EILEEN SCHENCK
FROM SOMEONE WHO HAS GRIEVED OVER, but not objected to, Kevorkian’s assistance with suicides, I now object. The difference between handing someone a button and saying ““Do what you will,’’ and an outside agent’s pressing the button seems huge and frightening. Did Kevorkian trick us? Is this where he wanted to go all along? Maybe the people who feared that he was just getting his foot in the door were right.
MURRAY K. MCKINSEY
MY FAMILY AND I WERE SHOCKED THAT you included George Delury’s so-called diary as a legitimate event in your historical chronicle of ““Reports From the Euthanasia Front.’’ Delury’s late wife, Myrna Lebov, was my sister. You write that Delury’s book ““describes the couple’s agonizing decision to end her life with a drug overdose.’’ Wrong.
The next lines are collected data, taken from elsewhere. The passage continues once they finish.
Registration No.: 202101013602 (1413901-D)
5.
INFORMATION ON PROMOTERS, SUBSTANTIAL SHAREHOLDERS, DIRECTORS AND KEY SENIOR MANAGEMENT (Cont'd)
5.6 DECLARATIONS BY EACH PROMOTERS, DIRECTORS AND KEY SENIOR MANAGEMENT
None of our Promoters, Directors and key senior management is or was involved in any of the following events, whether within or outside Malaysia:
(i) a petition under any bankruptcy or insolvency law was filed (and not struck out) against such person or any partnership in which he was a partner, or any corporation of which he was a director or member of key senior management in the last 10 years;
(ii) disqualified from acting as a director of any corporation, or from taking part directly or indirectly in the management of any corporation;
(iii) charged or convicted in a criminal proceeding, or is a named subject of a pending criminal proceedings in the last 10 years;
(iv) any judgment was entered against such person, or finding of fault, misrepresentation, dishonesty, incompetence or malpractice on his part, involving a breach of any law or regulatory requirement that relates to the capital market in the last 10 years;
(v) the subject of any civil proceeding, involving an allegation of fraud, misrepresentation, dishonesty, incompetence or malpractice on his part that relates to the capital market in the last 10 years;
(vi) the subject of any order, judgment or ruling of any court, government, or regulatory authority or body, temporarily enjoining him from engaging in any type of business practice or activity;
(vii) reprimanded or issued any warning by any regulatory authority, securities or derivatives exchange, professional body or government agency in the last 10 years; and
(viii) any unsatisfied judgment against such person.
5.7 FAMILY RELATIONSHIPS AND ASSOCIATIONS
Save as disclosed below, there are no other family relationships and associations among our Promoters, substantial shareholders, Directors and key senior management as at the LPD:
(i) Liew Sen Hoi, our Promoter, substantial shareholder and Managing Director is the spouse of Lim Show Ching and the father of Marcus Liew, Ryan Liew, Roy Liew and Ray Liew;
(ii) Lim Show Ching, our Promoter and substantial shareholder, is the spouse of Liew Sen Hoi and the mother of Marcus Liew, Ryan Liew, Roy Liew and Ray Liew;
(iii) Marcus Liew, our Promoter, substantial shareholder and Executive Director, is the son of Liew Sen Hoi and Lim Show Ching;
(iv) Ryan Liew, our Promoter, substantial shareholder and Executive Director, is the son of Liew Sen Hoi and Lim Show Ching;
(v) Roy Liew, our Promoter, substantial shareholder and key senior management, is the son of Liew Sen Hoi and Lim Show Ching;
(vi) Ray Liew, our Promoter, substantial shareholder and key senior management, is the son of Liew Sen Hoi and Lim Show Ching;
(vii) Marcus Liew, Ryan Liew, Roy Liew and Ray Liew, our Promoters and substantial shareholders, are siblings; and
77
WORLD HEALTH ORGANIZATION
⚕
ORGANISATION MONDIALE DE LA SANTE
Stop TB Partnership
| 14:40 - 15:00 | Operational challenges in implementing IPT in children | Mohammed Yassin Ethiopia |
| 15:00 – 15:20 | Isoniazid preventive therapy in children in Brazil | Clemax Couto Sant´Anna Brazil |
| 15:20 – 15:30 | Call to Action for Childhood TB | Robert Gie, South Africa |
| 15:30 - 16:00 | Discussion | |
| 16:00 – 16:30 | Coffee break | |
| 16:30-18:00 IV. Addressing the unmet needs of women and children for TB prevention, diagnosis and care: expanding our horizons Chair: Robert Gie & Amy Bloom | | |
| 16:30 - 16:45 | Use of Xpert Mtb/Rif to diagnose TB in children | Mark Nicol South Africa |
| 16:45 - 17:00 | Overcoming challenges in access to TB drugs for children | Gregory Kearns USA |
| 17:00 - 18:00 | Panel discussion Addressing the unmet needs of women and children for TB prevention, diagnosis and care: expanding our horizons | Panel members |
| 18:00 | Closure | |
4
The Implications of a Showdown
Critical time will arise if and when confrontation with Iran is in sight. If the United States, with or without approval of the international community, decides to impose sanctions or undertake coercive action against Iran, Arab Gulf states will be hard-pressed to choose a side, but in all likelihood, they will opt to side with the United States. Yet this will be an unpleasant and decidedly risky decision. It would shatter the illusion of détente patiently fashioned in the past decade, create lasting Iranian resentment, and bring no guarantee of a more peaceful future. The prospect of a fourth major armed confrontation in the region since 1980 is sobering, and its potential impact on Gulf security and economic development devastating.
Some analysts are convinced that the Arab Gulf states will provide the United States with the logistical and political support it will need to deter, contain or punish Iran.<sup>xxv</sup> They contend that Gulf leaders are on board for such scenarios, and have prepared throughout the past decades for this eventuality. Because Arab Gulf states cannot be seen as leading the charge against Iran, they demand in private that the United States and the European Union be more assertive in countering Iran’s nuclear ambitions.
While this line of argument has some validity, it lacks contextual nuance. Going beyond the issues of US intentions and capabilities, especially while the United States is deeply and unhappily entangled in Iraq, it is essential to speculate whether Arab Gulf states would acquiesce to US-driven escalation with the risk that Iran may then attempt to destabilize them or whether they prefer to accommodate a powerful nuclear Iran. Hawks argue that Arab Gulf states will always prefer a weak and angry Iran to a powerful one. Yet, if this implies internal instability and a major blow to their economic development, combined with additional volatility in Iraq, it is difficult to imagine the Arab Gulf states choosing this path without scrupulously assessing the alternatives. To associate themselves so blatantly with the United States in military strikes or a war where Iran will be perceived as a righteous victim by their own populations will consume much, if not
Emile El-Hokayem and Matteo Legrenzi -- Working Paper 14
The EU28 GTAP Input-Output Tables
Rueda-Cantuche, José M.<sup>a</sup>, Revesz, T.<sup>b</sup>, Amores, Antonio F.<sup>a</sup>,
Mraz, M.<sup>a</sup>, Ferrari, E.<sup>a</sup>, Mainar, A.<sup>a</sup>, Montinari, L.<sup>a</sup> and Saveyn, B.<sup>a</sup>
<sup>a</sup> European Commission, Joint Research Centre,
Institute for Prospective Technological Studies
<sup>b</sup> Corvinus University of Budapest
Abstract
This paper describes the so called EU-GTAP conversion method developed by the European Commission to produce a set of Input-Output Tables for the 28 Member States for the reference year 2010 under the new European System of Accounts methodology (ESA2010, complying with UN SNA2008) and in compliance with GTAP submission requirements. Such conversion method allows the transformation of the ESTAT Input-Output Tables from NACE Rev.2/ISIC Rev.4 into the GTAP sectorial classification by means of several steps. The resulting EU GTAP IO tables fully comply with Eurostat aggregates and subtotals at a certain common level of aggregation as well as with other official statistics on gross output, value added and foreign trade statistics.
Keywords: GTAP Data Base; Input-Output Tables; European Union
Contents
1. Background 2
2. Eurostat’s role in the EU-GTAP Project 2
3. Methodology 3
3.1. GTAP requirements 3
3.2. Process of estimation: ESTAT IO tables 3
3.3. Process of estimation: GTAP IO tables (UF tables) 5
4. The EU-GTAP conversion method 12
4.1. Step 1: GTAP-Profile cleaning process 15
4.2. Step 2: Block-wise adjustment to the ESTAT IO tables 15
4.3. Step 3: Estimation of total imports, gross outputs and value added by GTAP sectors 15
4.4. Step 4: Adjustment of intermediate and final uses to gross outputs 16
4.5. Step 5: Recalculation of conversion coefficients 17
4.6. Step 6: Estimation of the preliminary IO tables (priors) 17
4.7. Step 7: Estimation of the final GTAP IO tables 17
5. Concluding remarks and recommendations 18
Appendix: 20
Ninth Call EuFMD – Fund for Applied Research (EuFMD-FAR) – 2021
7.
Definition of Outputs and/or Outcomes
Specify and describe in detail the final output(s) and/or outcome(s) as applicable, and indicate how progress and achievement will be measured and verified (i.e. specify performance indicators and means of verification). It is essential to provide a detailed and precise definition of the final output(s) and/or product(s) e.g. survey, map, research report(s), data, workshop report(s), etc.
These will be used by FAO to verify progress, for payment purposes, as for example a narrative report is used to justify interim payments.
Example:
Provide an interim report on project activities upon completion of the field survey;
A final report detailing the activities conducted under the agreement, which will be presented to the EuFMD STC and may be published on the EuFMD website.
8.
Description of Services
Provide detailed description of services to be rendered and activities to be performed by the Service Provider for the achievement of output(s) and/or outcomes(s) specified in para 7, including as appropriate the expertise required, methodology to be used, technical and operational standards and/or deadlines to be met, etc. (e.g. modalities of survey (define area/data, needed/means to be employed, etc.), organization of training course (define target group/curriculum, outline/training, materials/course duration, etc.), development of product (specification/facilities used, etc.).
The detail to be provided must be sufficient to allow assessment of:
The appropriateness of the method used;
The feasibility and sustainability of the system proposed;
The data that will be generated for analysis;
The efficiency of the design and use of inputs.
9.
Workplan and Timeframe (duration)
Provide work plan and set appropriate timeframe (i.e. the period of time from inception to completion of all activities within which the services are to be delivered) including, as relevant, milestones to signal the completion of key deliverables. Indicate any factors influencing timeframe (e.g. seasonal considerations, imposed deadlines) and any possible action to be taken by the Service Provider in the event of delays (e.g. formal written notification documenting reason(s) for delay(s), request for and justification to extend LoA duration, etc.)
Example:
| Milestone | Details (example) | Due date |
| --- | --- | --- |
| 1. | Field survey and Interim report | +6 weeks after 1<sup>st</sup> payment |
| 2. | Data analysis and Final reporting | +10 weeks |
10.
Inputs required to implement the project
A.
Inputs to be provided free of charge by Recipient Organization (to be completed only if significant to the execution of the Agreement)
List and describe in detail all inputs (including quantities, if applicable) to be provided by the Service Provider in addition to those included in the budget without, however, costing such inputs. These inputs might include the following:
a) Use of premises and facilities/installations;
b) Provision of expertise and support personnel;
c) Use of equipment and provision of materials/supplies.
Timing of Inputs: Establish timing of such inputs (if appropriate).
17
My family firmly believes that the decision was Delury’s, not my sister’s, and to that effect we have filed a wrongful-death action against him. Myrna didn’t have a terminal illness; she had multiple sclerosis. She was not in any physical pain, and she was making plans for the future. She told several people that she did not want to die and that she would not change her mind. Delury’s ““diary’’ presents what he wanted for Myrna, not what she wanted for herself. It is his carefully orchestrated alibi. He used it to hide behind the guise of assisted suicide and euthanasia, to conceal what really happened –he will have to defend his actions in our lawsuit. My sister’s death is an example of what can happen if we are not totally vigilant and if we do not have strict safeguards. Delury has done a disservice to both sides of this heart-wrenching issue.